Ya veis lo que me pasó, después de
ser el príncipe de vacuos cuentos de arrope y miel, con princesas que me
adulaban, me fascinó la indiferente presencia de alguien que no prestaba oído a
las paparruchadas de un fatuo engreído. Me colgué ya no de las ramas de la
pajarera, sino de sus ojos, de lo que decía sin abrir el pico, de la sabiduría
de su silencio frente la verborrea de mis discursos vanos.
A veces el amor es un reto, surge de
la provocación o del desafío. El amor puede surgir de una chispa, de una llama,
de un relámpago; pero también puede surgir de un susurro, de una caricia, de un
llanto apagado o un suspiro. Puede aparecer tras una ilusión, hacerse fuerte
tras un desengaño, un dolor, un desgarro, una palabra. No creo que Quica
tuviera una actitud estudiada en su indiferencia para captar mi atención, más
bien le aburría la superficialidad de mi conducta. Ella era en aquel mundo mi
igual, mi espejo y desde ese momento mi objetivo. Causó gran decepción (en mi
club de fans) y a la vez alivio (en padres y pericos) mi extraña decisión de
iniciar el cortejo de Quica abandonando las anteriores conquistas. El
conquistador conquistado pasaba a ser un pobre diablo que renunciaba a la
gloria por una plaza que carecía de valor, a lo sumo era un pequeño fortín
frente a los impresionantes castillos cuyas murallas había escalado
anteriormente. Pero estaban ciegos, no veían en Quica más que a una tímida e
introvertida joven, cuando era una diosa que aún no había despertado y no era
consciente de sus poderes.
Tuve escaso éxito en mis primeros
acercamientos puesto que de tanto usar las armas del amor cortés en mis
anteriores batallas, siempre con acierto, no entendía como no producían el
mismo resultado en el caso que me ocupaba. Quise desprenderme de los ropajes de
galán para cambiar de estrategia, pero ya no resultaba creíble. Me odié por
haber dejado de ser quien había sido, por haber renunciado a mi verdadera
personalidad, por haberme perdido en otra vida que no era yo y que no deseaba
prolongar.
Pasamos la vida buscándonos y a
veces somos tan evidentes que nos pasamos de largo. Siempre esperamos
encontrarnos en lo fascinante de los demás, creemos que merecemos destacar y
que el brillo que emanamos nos permitirá reconocernos fácilmente. A veces
bastaría mirar en lo trasparente para vernos tratando de llamar la atención
agitando los brazos. En la vida buscamos un lugar en que colocarnos, siempre
nos parece que el que ocupamos no es el nuestro, que quizá nos hemos
equivocado. Cuando dejamos ese lugar nos asalta la duda si no era acaso el que nos
correspondía. Quizá dejamos libre el lugar que nos estaba destinado y esa duda
nos desasosiega.
La vida se vive en presente, no se
puede pretender controlar todas sus variables, conocer todas las respuestas,
basta con vivirla. Debemos aprender a valorar lo que tenemos sin renunciar a
nuevas metas. La avaricia, la ambición no son motores del progreso, si no de la
destrucción del individuo. La iniciativa, el hambre de saber que da el
reconocerse ignorante, es lo que realmente nos hace grandes.

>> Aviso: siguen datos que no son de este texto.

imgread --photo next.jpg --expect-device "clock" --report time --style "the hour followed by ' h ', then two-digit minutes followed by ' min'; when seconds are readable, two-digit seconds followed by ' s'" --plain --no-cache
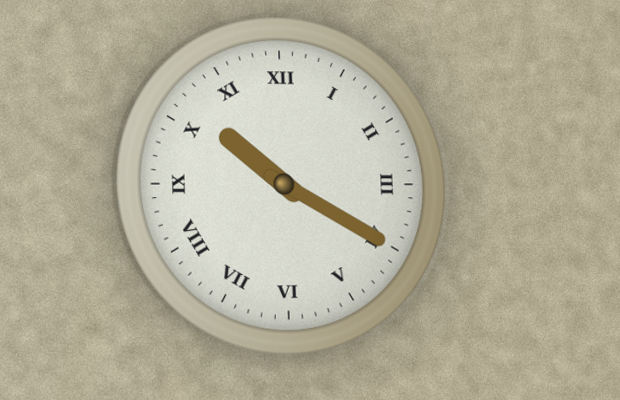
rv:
10 h 20 min
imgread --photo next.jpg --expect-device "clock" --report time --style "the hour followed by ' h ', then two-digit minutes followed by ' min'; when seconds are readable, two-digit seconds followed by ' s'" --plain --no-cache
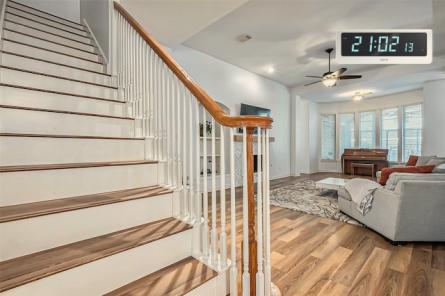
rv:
21 h 02 min 13 s
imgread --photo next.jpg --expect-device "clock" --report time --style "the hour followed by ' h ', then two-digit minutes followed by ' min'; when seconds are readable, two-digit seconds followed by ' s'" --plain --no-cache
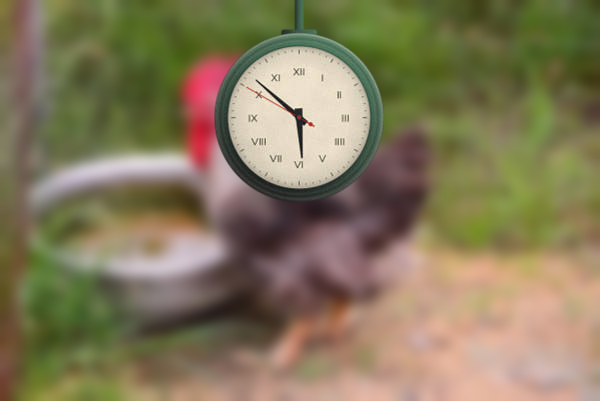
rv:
5 h 51 min 50 s
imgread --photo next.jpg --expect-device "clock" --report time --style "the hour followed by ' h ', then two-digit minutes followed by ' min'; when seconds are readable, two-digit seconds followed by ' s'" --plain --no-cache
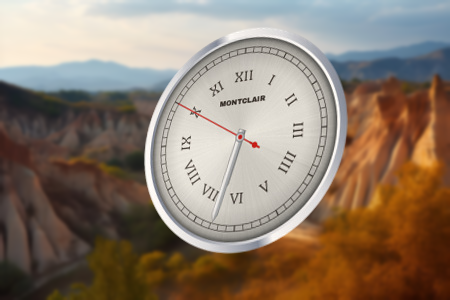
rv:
6 h 32 min 50 s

Esa repetida aseveración de que la
vida es la búsqueda de uno mismo no es más que un artificio, un sin sentido. No
necesitamos buscarnos, ya nos tenemos, estamos ahí mismo, no hay que buscarnos
en otras vidas. Somos quienes somos aunque no por ello permanezcamos inmutables.
Es la propia vida quien nos va haciendo, nos va dando forma, vamos tomando en
el camino los ropajes, los adornos, los útiles que nos conforman. Perder el
tiempo en la búsqueda de un ser ajeno es renunciar a la propia existencia, es
negarnos a nosotros mismos.
Es lo que hice buscando parecerme a
los que creía eran los ganadores, los triunfadores del mundo y no conseguí mas
que el fracaso. Porque yo ya no deseaba ser el donjuán, yo deseaba ser yo. Sólo
así me sentía capaz de llegar a ella, que permanecía en su torre mirando con
condescendencia mis intentos de escalar sus murallas.
Hacemos difícil lo fácil, complejo
lo simple cuando aspiramos a llegar hasta los demás, porque queremos
deslumbrarlos. Queremos demostrarles lo valiosos, lo importantes que somos y
para ello no es suficiente el aproximarnos y ofrecernos, resulta más impactante
el asalto, la toma por sorpresa. La forma más fácil de entrar en un castillo no
es por sus murallas, es atravesando su puente levadizo y llamando a la puerta.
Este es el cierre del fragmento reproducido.